**Data to use:**
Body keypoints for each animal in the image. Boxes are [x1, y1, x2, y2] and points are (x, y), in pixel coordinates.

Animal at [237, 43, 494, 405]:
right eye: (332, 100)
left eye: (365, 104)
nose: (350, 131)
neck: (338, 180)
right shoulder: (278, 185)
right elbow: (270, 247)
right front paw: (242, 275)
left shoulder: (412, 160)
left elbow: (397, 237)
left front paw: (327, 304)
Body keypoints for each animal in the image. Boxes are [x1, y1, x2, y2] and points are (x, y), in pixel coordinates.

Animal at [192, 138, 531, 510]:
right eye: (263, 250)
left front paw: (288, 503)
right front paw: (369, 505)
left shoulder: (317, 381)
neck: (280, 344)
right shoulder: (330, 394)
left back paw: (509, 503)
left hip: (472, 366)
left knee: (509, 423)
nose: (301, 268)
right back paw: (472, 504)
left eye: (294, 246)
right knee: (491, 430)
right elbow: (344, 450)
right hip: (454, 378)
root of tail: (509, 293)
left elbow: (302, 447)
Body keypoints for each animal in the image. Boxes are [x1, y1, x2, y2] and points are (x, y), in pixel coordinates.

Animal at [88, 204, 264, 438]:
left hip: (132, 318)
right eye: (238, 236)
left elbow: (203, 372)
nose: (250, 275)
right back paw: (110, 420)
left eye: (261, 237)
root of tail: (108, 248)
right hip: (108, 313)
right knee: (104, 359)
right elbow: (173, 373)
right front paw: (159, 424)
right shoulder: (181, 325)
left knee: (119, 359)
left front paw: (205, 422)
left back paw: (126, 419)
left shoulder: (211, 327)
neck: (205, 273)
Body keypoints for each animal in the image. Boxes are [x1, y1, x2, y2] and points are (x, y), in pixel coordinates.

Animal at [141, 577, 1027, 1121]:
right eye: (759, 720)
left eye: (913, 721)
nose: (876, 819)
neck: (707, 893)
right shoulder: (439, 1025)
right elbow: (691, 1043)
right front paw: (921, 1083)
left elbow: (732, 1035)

---

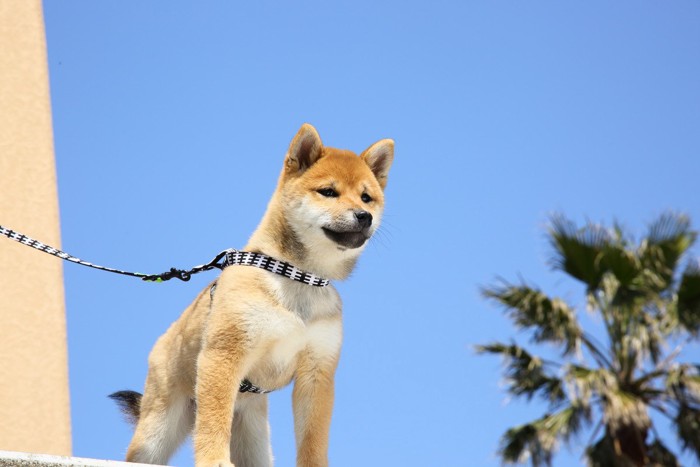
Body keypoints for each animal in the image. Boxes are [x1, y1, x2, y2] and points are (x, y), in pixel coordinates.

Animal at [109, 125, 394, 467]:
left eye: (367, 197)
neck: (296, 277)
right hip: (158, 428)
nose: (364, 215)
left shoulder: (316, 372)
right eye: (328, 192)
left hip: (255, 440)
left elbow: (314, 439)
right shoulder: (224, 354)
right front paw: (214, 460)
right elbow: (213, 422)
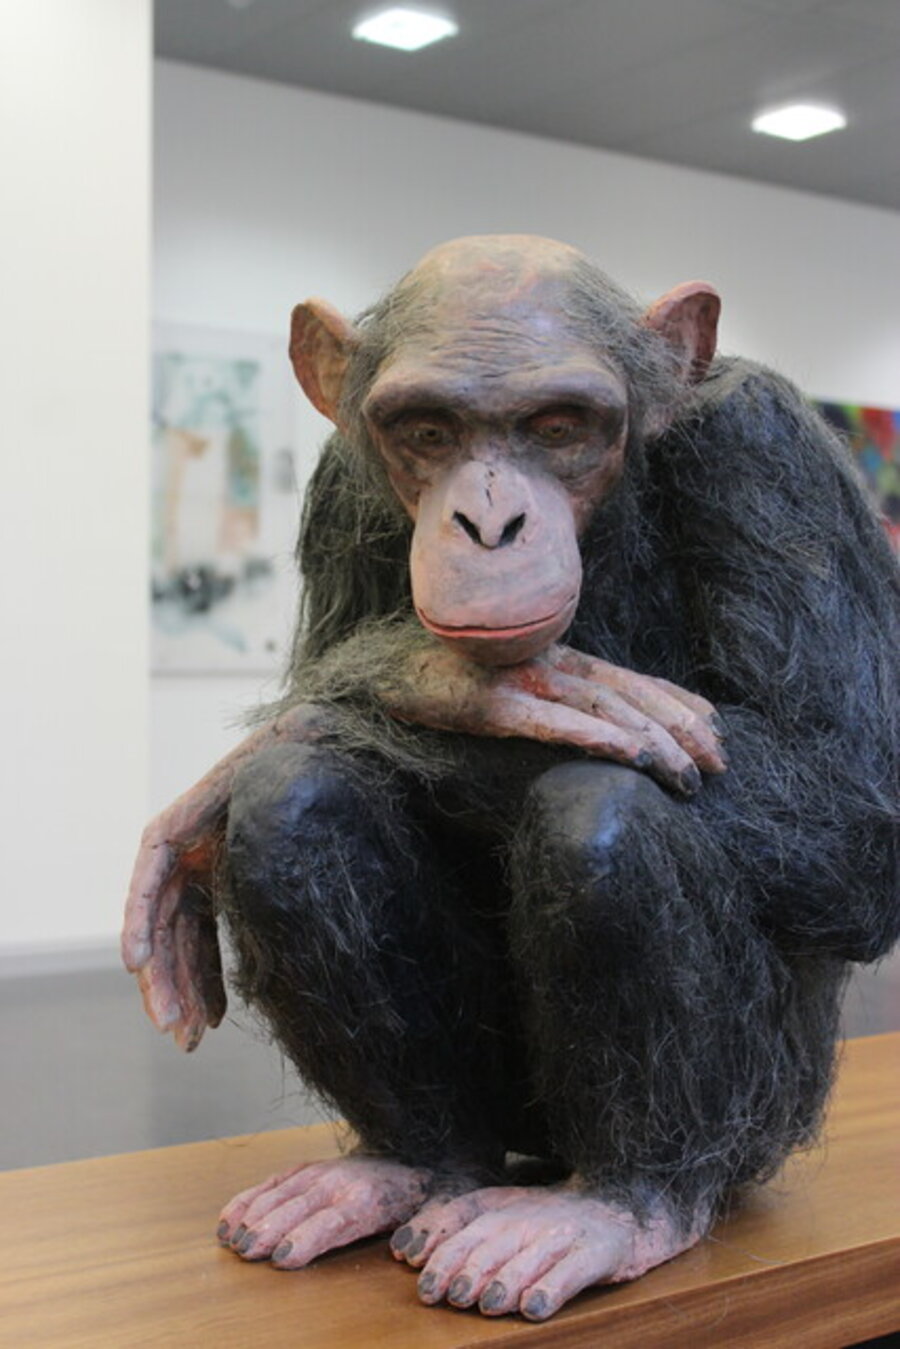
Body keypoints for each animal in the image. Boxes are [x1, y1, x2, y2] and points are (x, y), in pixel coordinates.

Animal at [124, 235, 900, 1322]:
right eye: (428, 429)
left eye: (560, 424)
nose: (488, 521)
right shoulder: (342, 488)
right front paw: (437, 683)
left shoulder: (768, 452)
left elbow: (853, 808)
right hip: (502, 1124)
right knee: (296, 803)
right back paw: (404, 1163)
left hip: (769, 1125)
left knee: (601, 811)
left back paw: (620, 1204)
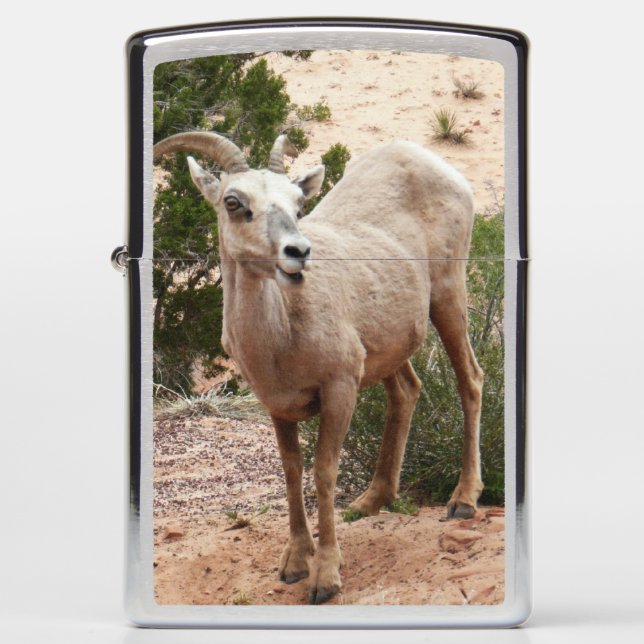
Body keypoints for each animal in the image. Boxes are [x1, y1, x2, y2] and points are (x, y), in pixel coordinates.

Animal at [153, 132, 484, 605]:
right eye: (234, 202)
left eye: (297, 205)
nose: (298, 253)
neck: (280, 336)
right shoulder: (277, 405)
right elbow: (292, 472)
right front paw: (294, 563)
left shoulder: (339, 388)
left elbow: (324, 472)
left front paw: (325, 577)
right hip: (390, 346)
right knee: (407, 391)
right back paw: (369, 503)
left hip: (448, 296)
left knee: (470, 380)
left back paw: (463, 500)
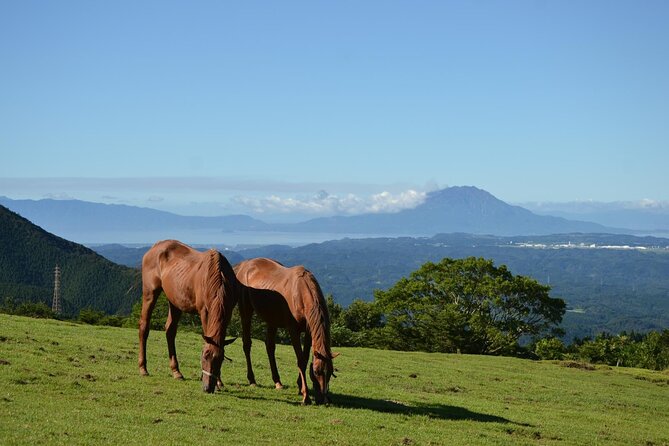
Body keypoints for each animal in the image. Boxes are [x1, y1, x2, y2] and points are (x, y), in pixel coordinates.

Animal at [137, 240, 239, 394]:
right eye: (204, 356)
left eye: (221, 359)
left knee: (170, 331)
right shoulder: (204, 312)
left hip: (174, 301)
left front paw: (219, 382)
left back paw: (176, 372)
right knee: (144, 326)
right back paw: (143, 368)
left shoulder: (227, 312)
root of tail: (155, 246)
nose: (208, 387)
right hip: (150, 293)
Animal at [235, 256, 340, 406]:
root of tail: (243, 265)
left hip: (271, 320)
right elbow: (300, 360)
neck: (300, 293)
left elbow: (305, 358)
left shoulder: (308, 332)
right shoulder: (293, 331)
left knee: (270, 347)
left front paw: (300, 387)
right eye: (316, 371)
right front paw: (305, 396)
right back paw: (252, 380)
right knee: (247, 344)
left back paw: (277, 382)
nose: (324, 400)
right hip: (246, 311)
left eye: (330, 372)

**Work instruction:** From the entries above, show each line that includes the string "nose".

**Final answer:**
nose: (350, 131)
nose: (301, 268)
nose: (250, 275)
nose: (876, 819)
nose: (364, 215)
nose: (488, 521)
nose: (298, 253)
nose: (208, 387)
nose: (324, 400)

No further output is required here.